Gefragt wird Macron auch nach deutscher Innenpolitik, woran er selbst nicht ganz unschuldig ist. Vor der Konferenz mit Merkel hatte er per Video mit dem bayerischen Ministerpräsidenten und CSU-Chef Markus Söder gesprochen. Ob er sich Söder oder doch den nordrhein-westfälischen Ministerpräsidenten und CDU-Chef Armin Laschet als Merkels Nachfolger wünsche, soll Macron sagen. Er gebe keine Prognosen in der französischen Innenpolitik ab und werde das auch ganz sicher nicht in der deutschen tun.

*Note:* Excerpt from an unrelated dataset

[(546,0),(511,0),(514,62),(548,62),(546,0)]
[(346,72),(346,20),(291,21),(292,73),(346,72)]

In dem 45 Minuten langen Gespräch mit Söder ging es um neue Kooperationen zwischen dem Freistaat und der Grande Nation in Bereichen wie der Raumfahrt, der künstlichen Intelligenz oder der Robotik. Außerdem wollen Macron und Söder die Quantencomputer-Forschung intensivieren, einen Start-up-Wettbewerb ausloben und das "ganz wichtige Thema" autonome Fluggeräte vorantreiben. Es war eine Agenda ganz nach dem Geschmack Söders. Man habe das Gespräch "komplett auf Englisch" geführt, sagte er anschließend. Und er sei froh, dass Macron vieles wie er gesehen habe - zum Beispiel, dass man in Europa schneller werden müsse, wenn man in der Welt mithalten wolle.

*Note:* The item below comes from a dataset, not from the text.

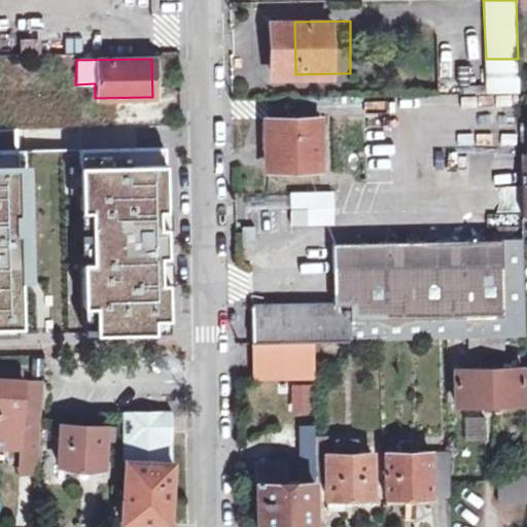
[(321,169),(320,116),(269,117),(269,170),(321,169)]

Offiziell war das Gespräch nur die Fortsetzung eines Treffens der beiden bei der Münchner Sicherheitskonferenz vor ziemlich genau einem Jahr. Aber das Gespräch war natürlich auch ein Signal - zumindest für Söder. Laschet, der andere mögliche Kanzlerkandidat der Union, betont ja gerne, dass man von einem Kanzler erwarte, dass er außen- und europapolitisch erfahren ist. Laschet war Abgeordneter im Europaparlament. Und als deutsch-französischer Kulturbevollmächtigter ist er regelmäßig in Paris. Söder war in seiner Laufbahn zwar auch einmal bayerischer Minister für Bundes- und Europaangelegenheiten - aber als erfahrenen Außenpolitiker würde selbst er sich nicht beschreiben.

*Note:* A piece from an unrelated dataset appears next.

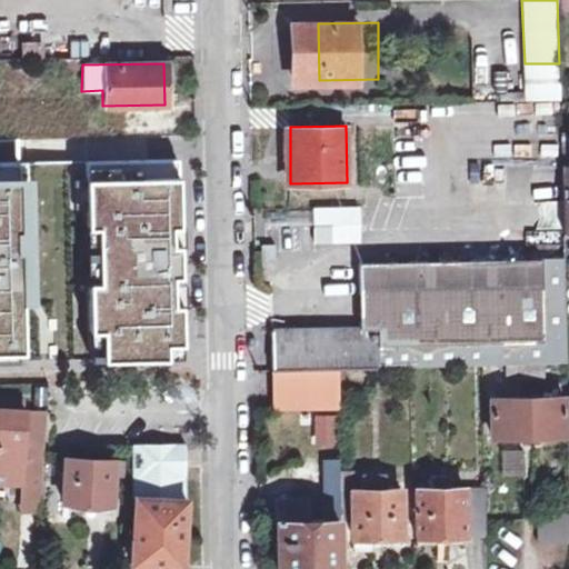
[(203,141),(0,151),(0,367),(203,357),(203,141)]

Umso wichtiger sind für Söder Kontakte wie der mit Macron. "Das war ein sehr spannendes und auch sehr harmonisches Gespräch mit großen Übereinstimmungen", sagte der CSU-Chef nach der Videokonferenz mit Macron. Die Initiative zu der Konferenz war vom französischen Präsidenten ausgegangen. Auch Macron hat wahrgenommen, welchen Aufstieg Söder in den Umfragen genommen hat. Und es schadet nicht, zu allen möglichen Merkel-Nachfolgern rechtzeitig Kontakte zu pflegen.

In der Pressekonferenz mit Merkel legt Macron dann allerdings Wert auf die Feststellung, seine Gespräche sowohl mit Laschet als auch mit Söder seien mit der Kanzlerin abgesprochen. Und mit der arbeite er "bis zur letzten Sekunde" zusammen.